A moment of silence for the 15,000+ who have lost their J-jobs this year

At least 15,000 people have lost their jobs in the newspaper industry in 2009, News Cycle’s list of layoffs and buyouts now shows, and the list will grow before the year is out. While newspaper executives expect a better year in 2010, marketing pros are predicting further declines in print advertising revenue.

In December alone, 705 buyouts and layoffs have already been announced. That is the most in any single month since July. That means 15,093 people have received their pink slips or have opted into a buyout package in the newspaper industry this year.

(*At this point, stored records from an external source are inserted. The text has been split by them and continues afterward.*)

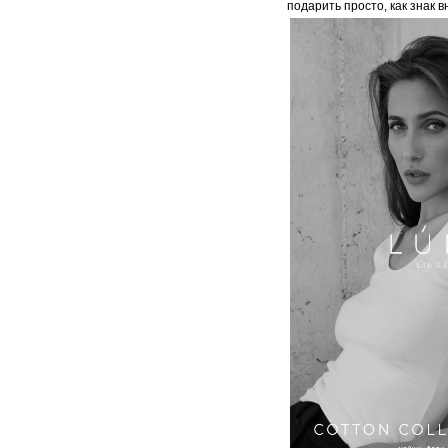
подарить просто, как знак 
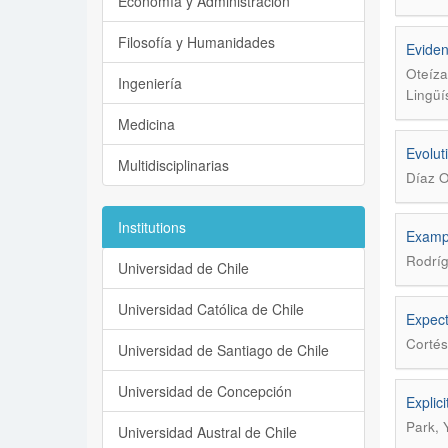
Economía y Administración
Filosofía y Humanidades
Evident
Oteíza
Ingeniería
Lingüí
Medicina
Evolut
Multidisciplinarias
Díaz O
Institutions
Exampl
Rodríg
Universidad de Chile
Universidad Católica de Chile
Expect
Cortés
Universidad de Santiago de Chile
Universidad de Concepción
Explici
Park, 
Universidad Austral de Chile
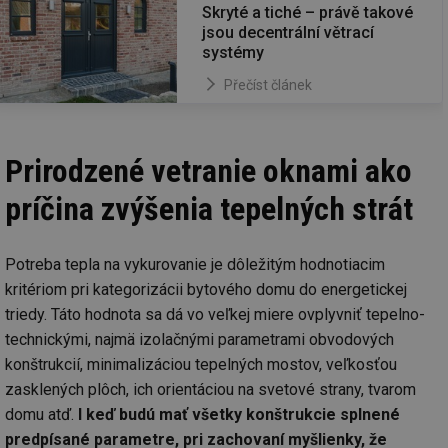
Skryté a tiché – právě takové
jsou decentrální větrací
systémy
Přečíst článek
Prirodzené vetranie oknami ako
príčina zvýšenia tepelných strát
Potreba tepla na vykurovanie je dôležitým hodnotiacim
kritériom pri kategorizácii bytového domu do energetickej
triedy. Táto hodnota sa dá vo veľkej miere ovplyvniť tepelno-
technickými, najmä izolačnými parametrami obvodových
konštrukcií, minimalizáciou tepelných mostov, veľkosťou
zasklených plôch, ich orientáciou na svetové strany, tvarom
domu atď.
I keď budú mať všetky konštrukcie splnené
predpísané parametre, pri zachovaní myšlienky, že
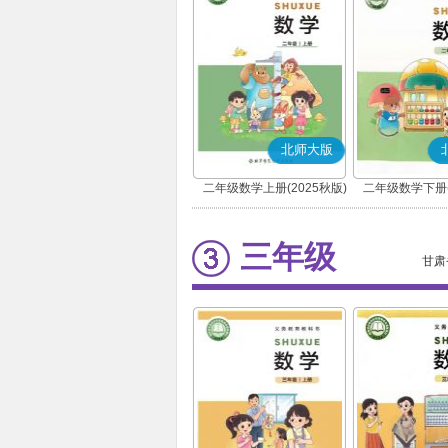
北师大版
二年级数学上册(2025秋版)
二年级数学下册(
三年级
甘肃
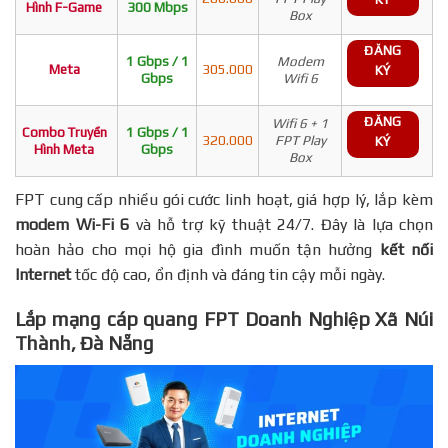
Hình F-Game
300 Mbps
Box
ĐĂNG
1 Gbps / 1
Modem
Meta
305.000
KÝ
Gbps
Wifi 6
ĐĂNG
Wifi 6 + 1
Combo Truyền
1 Gbps / 1
320.000
FPT Play
KÝ
Hình Meta
Gbps
Box
FPT cung cấp nhiều gói cước linh hoạt, giá hợp lý, lắp kèm
modem Wi-Fi 6
và hỗ trợ kỹ thuật 24/7. Đây là lựa chọn
hoàn hảo cho mọi hộ gia đình muốn tận hưởng
kết nối
Internet
tốc độ cao, ổn định và đáng tin cậy mỗi ngày.
Lắp mạng cáp quang FPT Doanh Nghiệp Xã Núi
Thành, Đà Nẵng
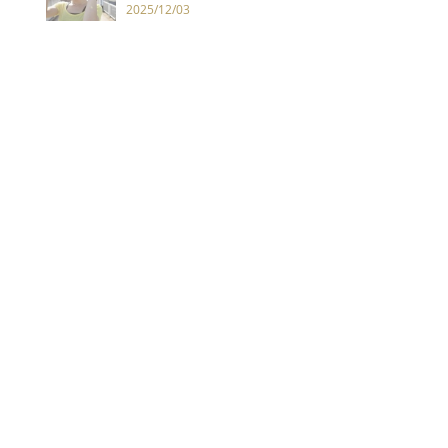
2025/12/03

In addition, there are fears of another round of layoffs at The Los Angeles Times that could reach as many as 40 people.

Reducing payroll expenses has had its anticipated effect on newspapers as profits are on the rise once again, as The Associated Press reported last week:

Gannett’s profit outlook is for earnings of 48 cents to 62 cents per share for the quarter. Analysts surveyed by Thomson Reuters are expecting, on average, a profit of 52 cents per share.

Speaking at the UBS Media and Communications Conference, Chairman, CEO and President Craig A. Dubow said many of the changes the company made during the year were needed because of the economy, but they “also represent necessary permanent changes.” These changes have included hundreds of job cuts as the company grappled with an advertising slump made worse by the economic turmoil.

Dave Lougee, president of Gannett’s broadcast division, said the year is “ending decidedly different than it began and our underlying trends are now positive.”

The remarks from Gannett executives came a day after two other media companies, The New York Times Co. and McClatchy Co., signaled that advertising revenue declines won’t be as bad in the current quarter as earlier in the year.

Gannett, based in McLean, Va., had said last week it is reducing the newsroom staff at USA Today by 5 percent. On top of the 26 newsroom jobs at USA Today, 11 jobs will be cut at USA Weekend magazine, a weekly insert in other newspapers. Over the summer Gannett cut 3 percent of its total work force, or 1,400 positions.

So what about next year?

At the UBS convention in New York this month, there was optimism about an upturn in 2010. E.W. Scripps chief executive officer told one session that “in the longer run, we will need to add (newsroom) jobs, add content and raise (circulation) rates,” according to Poynter Media Business Analyst Rick Edmonds.

McClatchy chief executive officer Gary Pruitt said that the industry will perform “better than analysts’ expectations” in 2010, and have cut costs so deeply that they “stand to benefit from even the slightest uptick,” Edmonds reported.

But on the other hand, Geoff Ramsey, chief executive officer of eMarketer.com, foresees more of the same for traditional newspaper ad revenues in 2010.

Next year, while broadcast television, radio, newspaper and magazine spending continue to downsize, though more slowly than in 2009, online ad spending will enjoy a nice bump-up: eMarketer currently forecasts 5.5% growth. And the increase won’t all come from search—banner ads will grow 3.3%, and online video will jump by 40%.

A continued downturn in advertising for print content would mean only one thing: more layoffs. You simply do not need the numbers in personnel to produce an electronic verison of your news product as you do for a traditional print product.

Here are my lists of layoffs and buyouts in the newspaper industry so far this year. December’s growing list can be seen on the right column.

November — 293 people.
October — 375 people.
September — 347 people.
August — 425 people.
July — 2,505 people.
June — 318 people.
May — 1,084 people.
April — 1,350 people.
March — 3,943 people.
February — 1,492 people.
January — 2,256 people.

NOTE: Revised on Dec. 16, 2009 at 12:45 p.m. Eastern to fix a typo.

Seriously. Let’s take a moment to remember our colleagues who did not end the year surviving the layoffs. My thoughts are with them and their families as they are out there either trying to land another journalism job, or trying to launch new careers.